TU TAREA →
Vuelve a escribir íntegro el texto sobre las denuncias de Beto Coral, sin cambiar ni una palabra ni un signo.

TEXTO MOSTRADO →
%%

Beto Coral volvió a ocupar el centro del debate político tras denunciar presuntos maltratos durante su permanencia bajo custodia de las autoridades migratorias de Estados Unidos. En declaraciones conocidas a través del periodista Daniel Coronell, el activista aseguró que ha sido sometido a condiciones que calificó como inhumanas desde su detención en Phoenix, Arizona.
Según el relato atribuido a Coral, las primeras horas de detención estuvieron marcadas por un trato que describió como intimidante y degradante. El activista afirmó que fue sometido a procedimientos de aislamiento y a condiciones de reclusión que, a su juicio, exceden las medidas normales aplicadas a personas involucradas en procesos migratorios.
De acuerdo con la información divulgada por Coronell, Coral denunció haber permanecido en espacios de detención extremadamente restrictivos y con limitaciones para comunicarse con familiares y personas de confianza. Las declaraciones han generado preocupación entre organizaciones y sectores políticos que siguen el caso.
Uno de los aspectos más delicados de su testimonio es la denuncia de agresiones físicas y psicológicas dentro del sistema de custodia migratoria. Coral aseguró que algunos funcionarios habrían empleado mecanismos de presión que él considera incompatibles con los estándares de respeto a los derechos humanos. Hasta el momento, esas denuncias no han sido confirmadas de manera independiente por las autoridades estadounidenses.

%%

DATOS PROPORCIONADOS →
%%

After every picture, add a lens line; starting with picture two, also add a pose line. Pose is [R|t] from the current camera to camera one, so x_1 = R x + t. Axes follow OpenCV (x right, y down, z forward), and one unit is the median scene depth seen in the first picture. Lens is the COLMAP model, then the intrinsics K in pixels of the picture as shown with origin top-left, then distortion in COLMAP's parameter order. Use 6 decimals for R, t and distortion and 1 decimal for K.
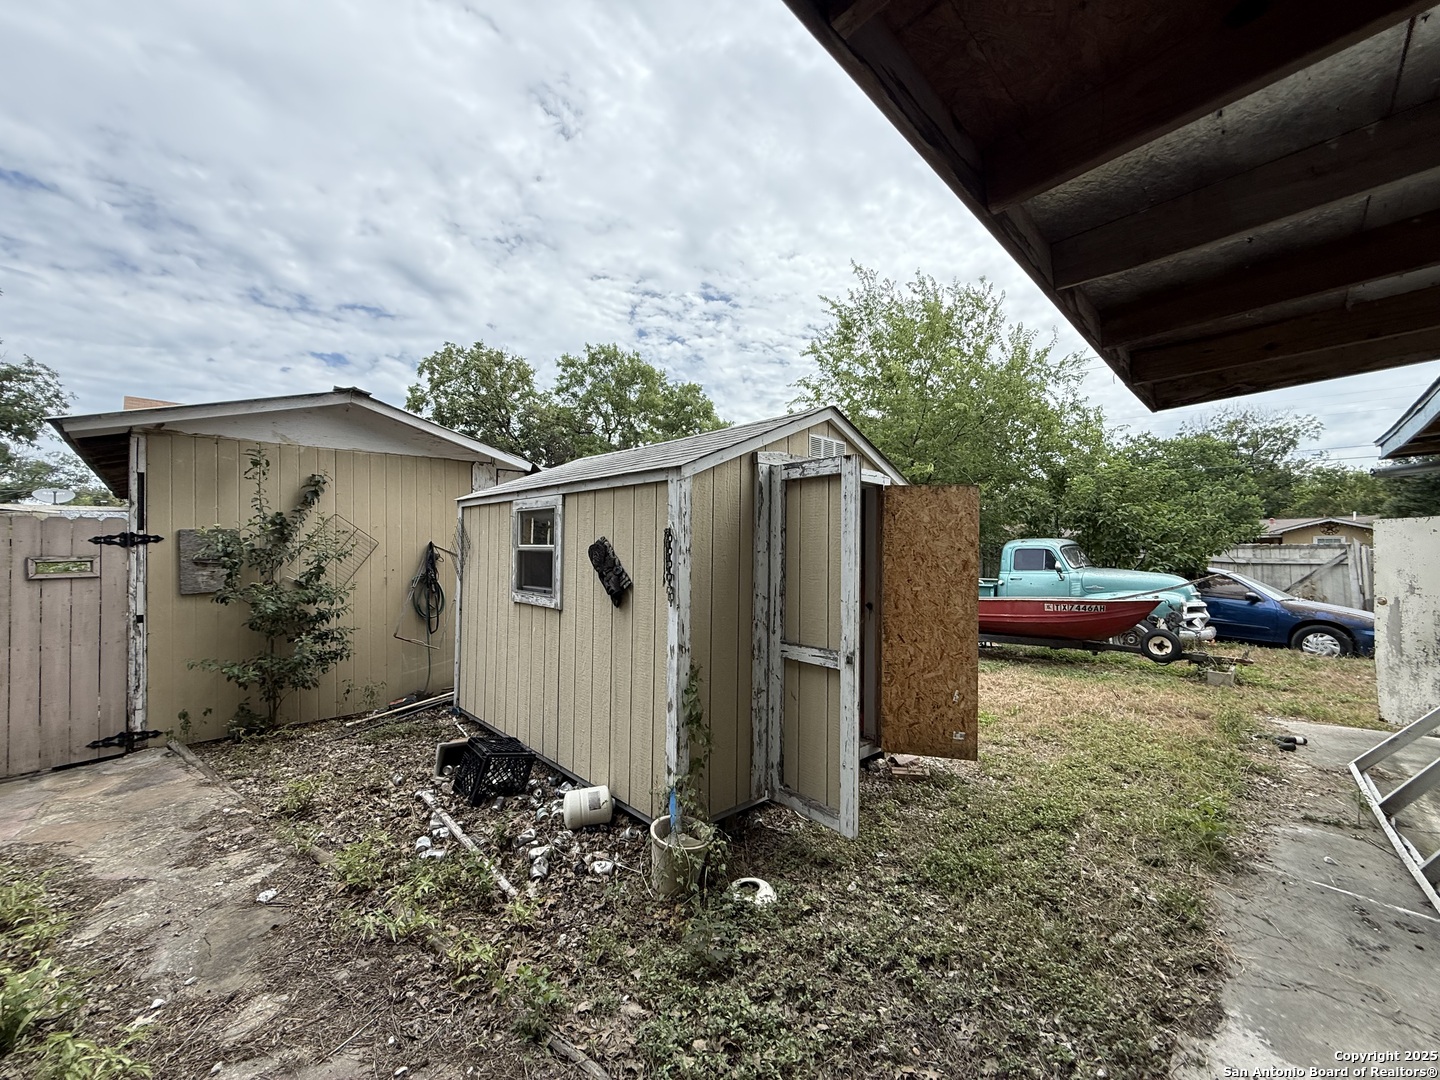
lens RADIAL K [[571.2, 0, 722.6], [0, 571.2, 548.5], [0, 0, 1]] dist [0.000621, 0.000436]
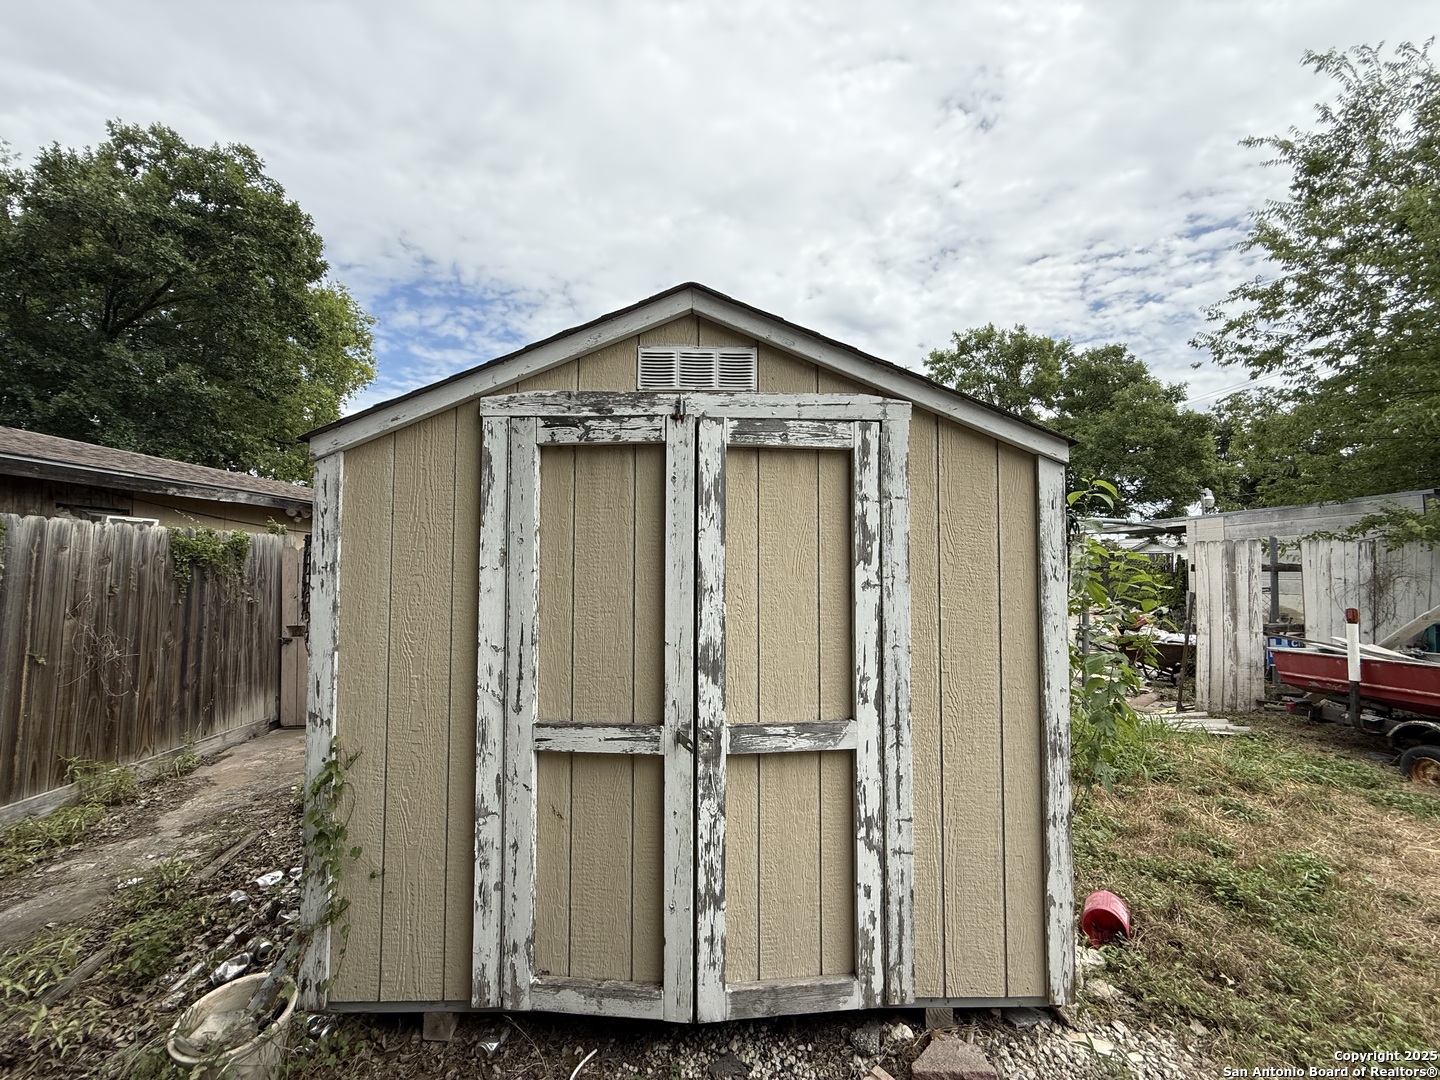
lens RADIAL K [[573.5, 0, 715.0], [0, 573.5, 538.3], [0, 0, 1]] dist [-0.001596, 0.000181]
pose [[0.734156, -0.044027, -0.677552, 0.080030], [0.015081, 0.998707, -0.048554, 0.001041], [0.678813, 0.025428, 0.733870, 0.092000]]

%%

SOLUCIÓN PROPUESTA →
Beto Coral volvió a ocupar el centro del debate político tras denunciar presuntos maltratos durante su permanencia bajo custodia de las autoridades migratorias de Estados Unidos. En declaraciones conocidas a través del periodista Daniel Coronell, el activista aseguró que ha sido sometido a condiciones que calificó como inhumanas desde su detención en Phoenix, Arizona.
Según el relato atribuido a Coral, las primeras horas de detención estuvieron marcadas por un trato que describió como intimidante y degradante. El activista afirmó que fue sometido a procedimientos de aislamiento y a condiciones de reclusión que, a su juicio, exceden las medidas normales aplicadas a personas involucradas en procesos migratorios.
De acuerdo con la información divulgada por Coronell, Coral denunció haber permanecido en espacios de detención extremadamente restrictivos y con limitaciones para comunicarse con familiares y personas de confianza. Las declaraciones han generado preocupación entre organizaciones y sectores políticos que siguen el caso.
Uno de los aspectos más delicados de su testimonio es la denuncia de agresiones físicas y psicológicas dentro del sistema de custodia migratoria. Coral aseguró que algunos funcionarios habrían empleado mecanismos de presión que él considera incompatibles con los estándares de respeto a los derechos humanos. Hasta el momento, esas denuncias no han sido confirmadas de manera independiente por las autoridades estadounidenses.